Right now the workaround would be to use file.managed to download file and then in cmd.wait extract it if there were changes. Not ideal as it requires archive to be kept on all minions just to be albe to watch changes of that file.

jerrykan commented 1 year ago

Managing versioned archives has always been my biggest annoyance when working with Salt. Previously the "recommended" way to deal with them was by using pillar data to force updating an archive (see: https://github.com/saltstack/salt/issues/40484#issuecomment-292055505) but this always seemed very unsatisfactory to me.
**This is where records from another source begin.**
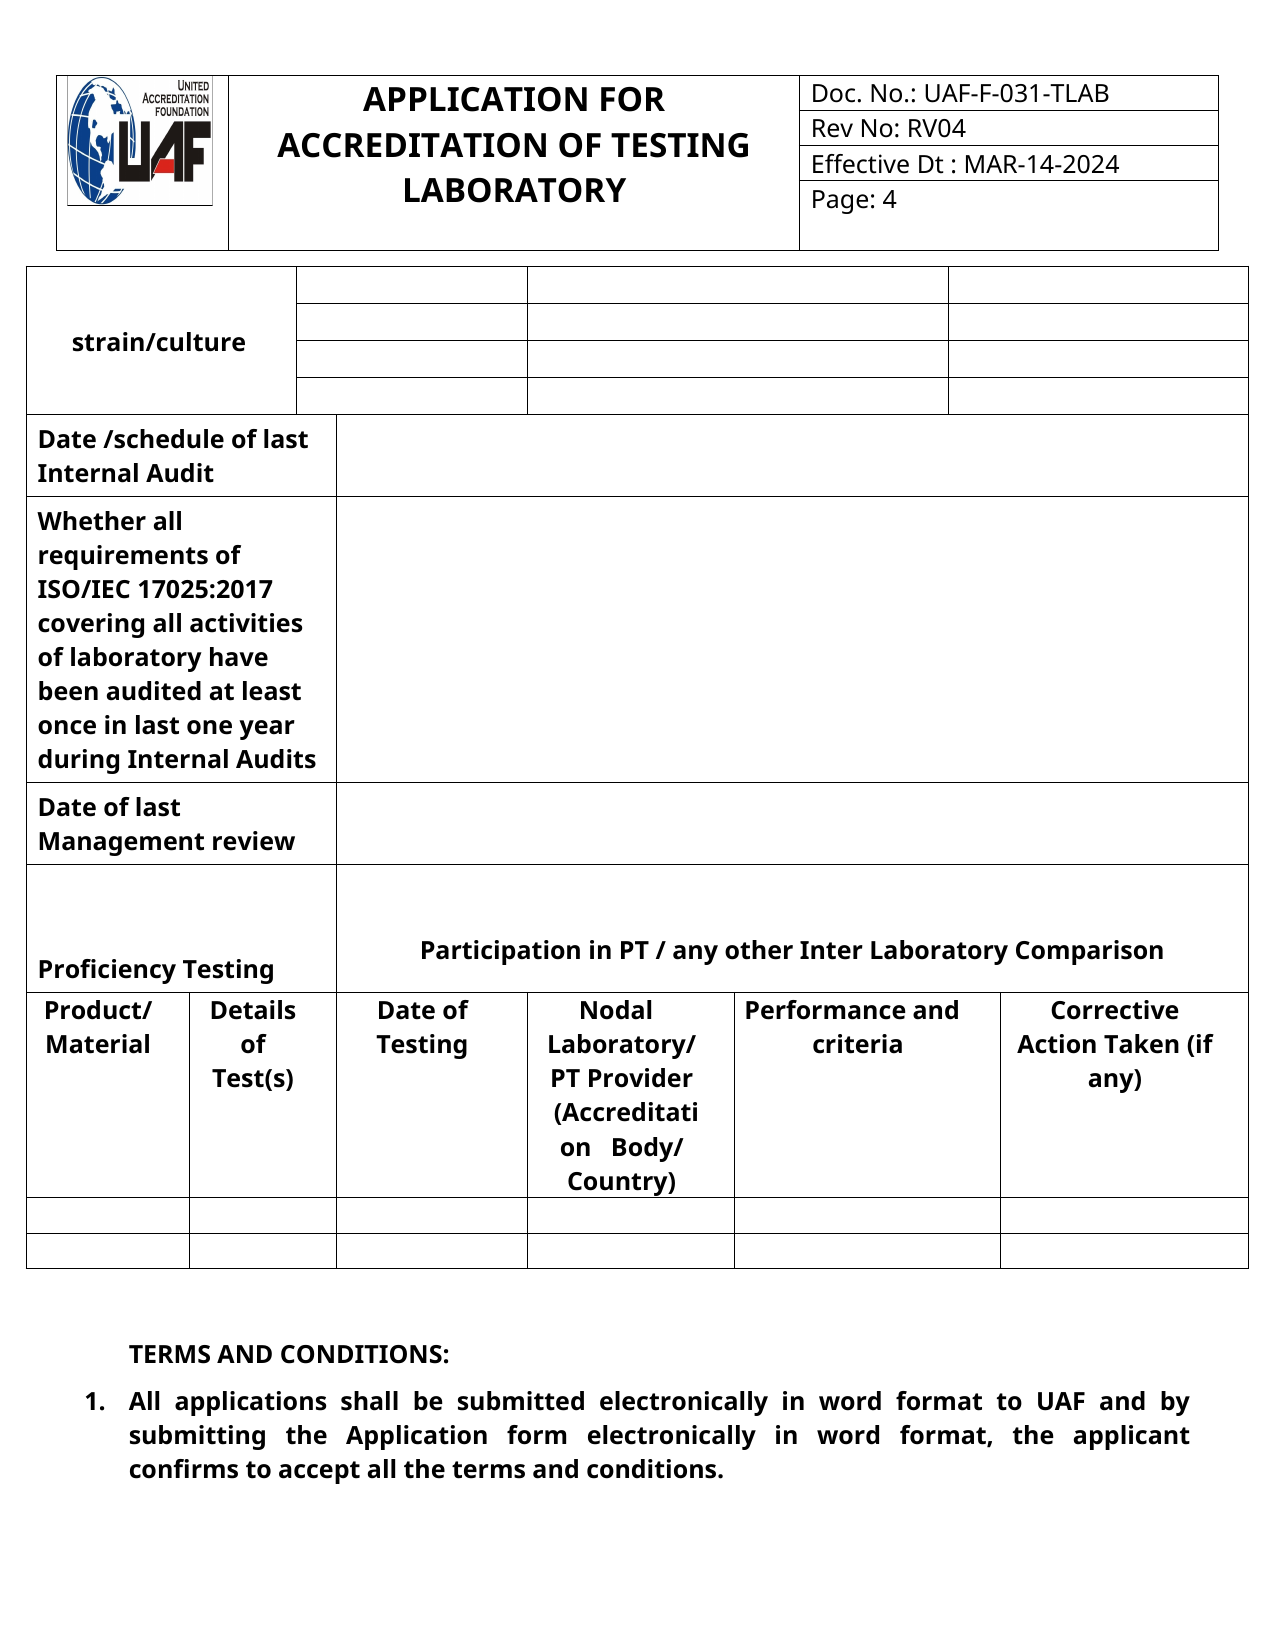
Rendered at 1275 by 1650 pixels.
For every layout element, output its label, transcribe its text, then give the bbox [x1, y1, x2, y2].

table_cell Proficiency Testing [27, 865, 336, 992]
table_cell [528, 1198, 734, 1232]
table_cell [1001, 1234, 1248, 1267]
table_cell Product/ Material [27, 993, 189, 1197]
table_cell [949, 304, 1248, 340]
table_cell [297, 304, 527, 340]
table_cell [297, 267, 527, 303]
list All applications shall be submitted electronically in word format to UAF and by submitting the Application form electronically in word format, the applicant confirms to accept all the terms and conditions. [84, 1383, 1192, 1485]
table_cell [190, 1198, 336, 1232]
table_cell [1001, 1198, 1248, 1232]
table_cell [528, 341, 948, 377]
table_cell Date of last Management review [27, 783, 336, 864]
table_cell [337, 415, 1248, 496]
table_cell [949, 378, 1248, 414]
table_cell [27, 1198, 189, 1232]
table_cell [337, 497, 1248, 782]
table_cell [337, 783, 1248, 864]
table_cell [949, 267, 1248, 303]
table_cell [528, 267, 948, 303]
table_cell Corrective Action Taken (if any) [1001, 993, 1248, 1197]
table_cell [528, 1234, 734, 1267]
table_cell [190, 1234, 336, 1267]
picture [67, 76, 213, 206]
table_cell Nodal Laboratory/PT Provider (Accreditation Body/ Country) [528, 993, 734, 1197]
table_cell Date /schedule of last Internal Audit [27, 415, 336, 496]
table_cell Details of Test(s) [190, 993, 336, 1197]
table_cell [949, 341, 1248, 377]
table_cell [528, 378, 948, 414]
table_cell [27, 1234, 189, 1267]
table_cell Performance and criteria [735, 993, 1000, 1197]
table_cell Date of Testing [337, 993, 527, 1197]
table_cell [735, 1234, 1000, 1267]
table_cell [528, 304, 948, 340]
table_cell Whether all requirements of ISO/IEC 17025:2017 covering all activities of laboratory have been audited at least once in last one year during Internal Audits [27, 497, 336, 782]
table_cell [297, 378, 527, 414]
text TERMS AND CONDITIONS: [128, 1337, 1192, 1371]
table_cell Name of reference material/ strain/culture [27, 267, 296, 414]
table_cell [337, 1234, 527, 1267]
table_cell Participation in PT / any other Inter Laboratory Comparison [337, 865, 1248, 992]
table_cell [297, 341, 527, 377]
table_cell [735, 1198, 1000, 1232]
table_cell [337, 1198, 527, 1232]
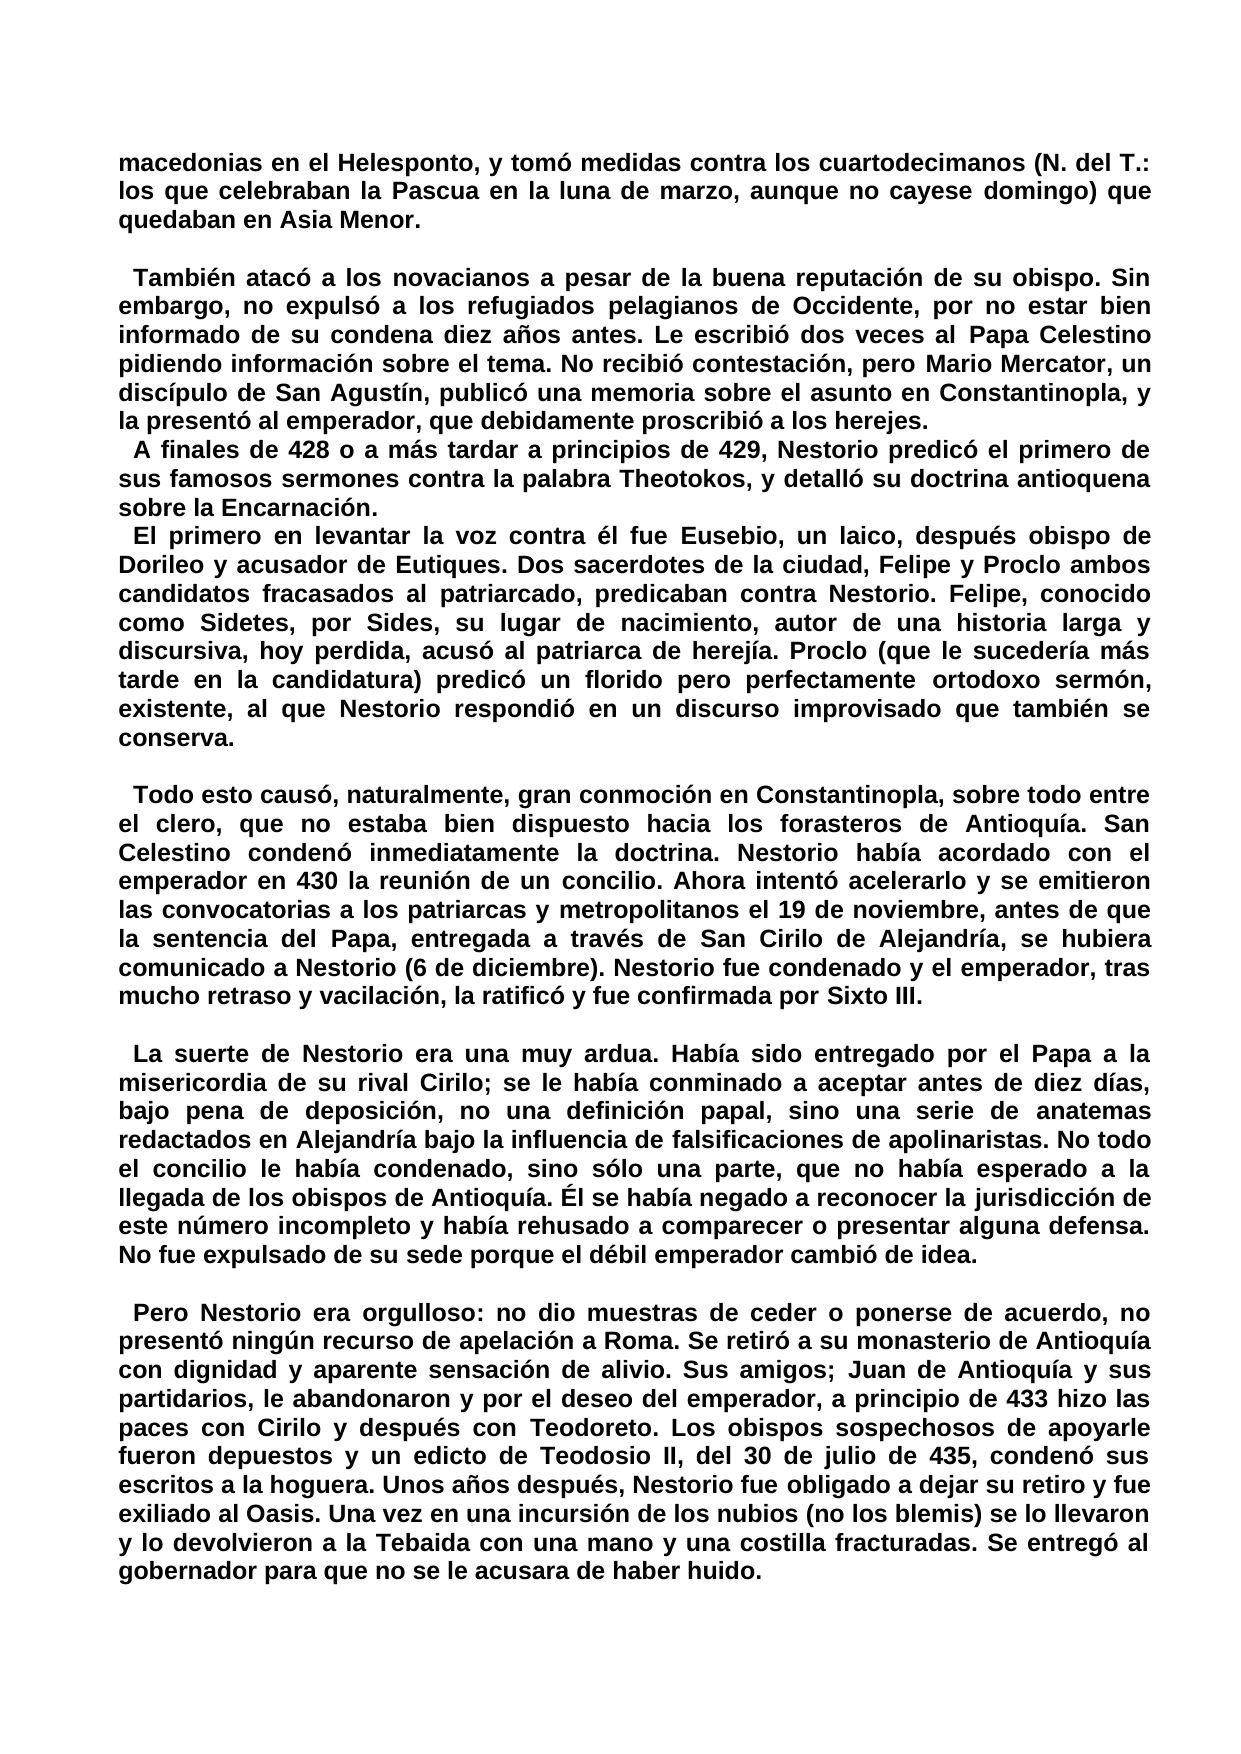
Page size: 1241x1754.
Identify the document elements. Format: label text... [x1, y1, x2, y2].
I was looking through the Salt issues again to see if there has been any improvement in the situation, and reading through this issue it appears not. However as I was reading a nice-ish workaround came to mind. We could manage extracting the archive based on an version marker file.

{%- set archive_source = "https://example.com/path/to/archive_1.0.tar.gz -%}
{%- set archive_version_marker = '.salt-archive-filename_' ~ archive_source.split('/')[-1] -%}

extract-archive-file: 
  archive.extracted:
    - name: /opt/archive
    - source: {{ archive_source }}
    - skip_verify: True 
    - enforce_toplevel: False
    # The following options ensure the correct version is extracted
    - overwrite: {{ not salt['file.file_exists']('/opt/archive/' ~ archive_version_marker) }}
    - clean_parent: True

extract-archive-file-version-marker:
  file.managed:
    - name: /opt/archive/{{ archive_version_marker }}
    - require:
        archive: extract-archive_file

How this works is that when the archive is extracted an empty file with a name containing the archive filename (a version marker file) is created in the directory where the archive is extracted to. The next time Salt is run it checks to see if this file exists or not:

This obviously doesn't cover all possible scenarios, but it should help in a few.

An even better solution would be if Salt provided an option to natively support creating the version marker file (or some other "hidden" file with useful metadata - possibly containing the entire source URL and hash) and use that as a basis to determine if the archive file should be extracted or not.